Não é preciso que tenha havido racismo para que lamentemos a morte de João Alberto Freitas como sintoma de uma falência moral generalizada, em que se dá tão pouco valor a uma vida humana a ponto de haver indivíduos que se julgam na posição de matar por quase nada

Também é profundamente lamentável o fato de tudo isso ter ocorrido às claras, diante de cerca de 15 pessoas – número mais que suficiente para conter a agressividade dos vigilantes –, e, além da esposa de Freitas, apenas mais uma pessoa ter esboçado reação para impedir a execução, sendo prontamente impedida por uma funcionária que chamou outros seguranças e, ainda por cima, tentou intimidar quem registrava a violência. As omissões, por vezes, falam tão alto quanto as ações.

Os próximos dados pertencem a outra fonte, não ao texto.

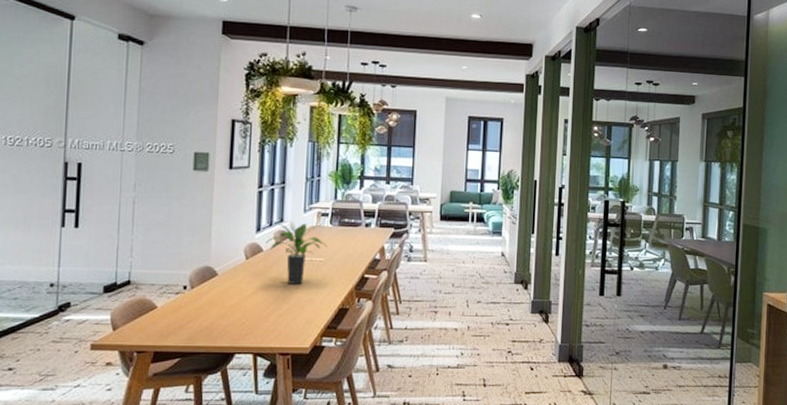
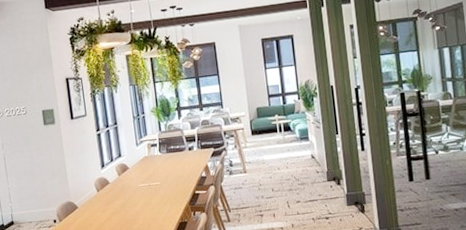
potted plant: present [265,220,327,284] -> none [110,154,160,208]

Pode-se até compreender quem não tenha interferido por medo de ter o mesmo fim de Freitas, mas quem presenciou a cena e se omitiu por concordar com ela também já aderiu à barbárie; e quem filmou em vez de agir pode até ter pensado estar prestando um serviço relevante à sociedade ao não deixar uma agressão passar despercebida, mas também perdeu de vista que a primeira obrigação diante de uma situação dessas é a de socorrer a vítima, não a de registrar sua morte.

E, antes mesmo que Freitas fosse sepultado, ele já vivia um segundo justiçamento, com seu passado sendo desenterrado não por uma lícita necessidade de informar quem era a vítima, mas como uma espécie de justificativa, embutindo ali uma torta lição de moral: a de que quem leva esse tipo de vida mais cedo ou mais tarde encontrará o fim que vinha buscando. Ora, isso não deixa de ser mais uma forma de defender o indefensável. Por mais críticas que alguém possa ter ao sistema judicial e penitenciário brasileiro, por mais que alguém creia que Freitas nem deveria estar em liberdade, nada disso justifica execuções extrajudiciais. Ninguém, absolutamente ninguém, pode simplesmente ser sufocado até a morte em um supermercado. Isso vale para santos ou crápulas, homens ou mulheres, negros ou brancos.

Esta última observação nos recorda que a morte de Freitas, que era negro, também vem sendo tratada como um caso de racismo, o que acrescentaria uma camada abjeta sobre o que por si só já é suficientemente bárbaro. Como bem lembrou o colunista da Gazeta do Povo Paulo Cruz, esta é uma hipótese que não pode ser descartada, mas só as investigações mais aprofundadas terão como confirmar se a cor da pele de Freitas serviu para intensificar a fúria assassina dos seguranças. E, ainda que se venha a descobrir que não houve motivações racistas no caso específico de Porto Alegre, não há como aprovar manifestações como a do vice-presidente Hamilton Mourão, para quem não haveria racismo no Brasil. Que um brasileiro negro vive situações de desconfiança e discriminação pelas quais um brasileiro branco não passa é uma verdade tão autoevidente quanto tantas outras mazelas nacionais.

E não é preciso que tenha havido racismo para que lamentemos a morte de João Alberto Freitas como sintoma de uma falência moral generalizada, em que se dá tão pouco valor a uma vida humana a ponto de haver indivíduos que se julgam na posição de matar por quase nada – e nisso o segurança que sufoca Freitas não difere do assaltante que puxa o gatilho da arma; ambos fazem suas escolhas guiados pela desumanização da vítima. Que algo assim ocorra enquanto outras pessoas que poderiam ter coibido o ato brutal se omitem ou agem para impedir que outros intervenham só ressalta o tamanho dessa deterioração moral.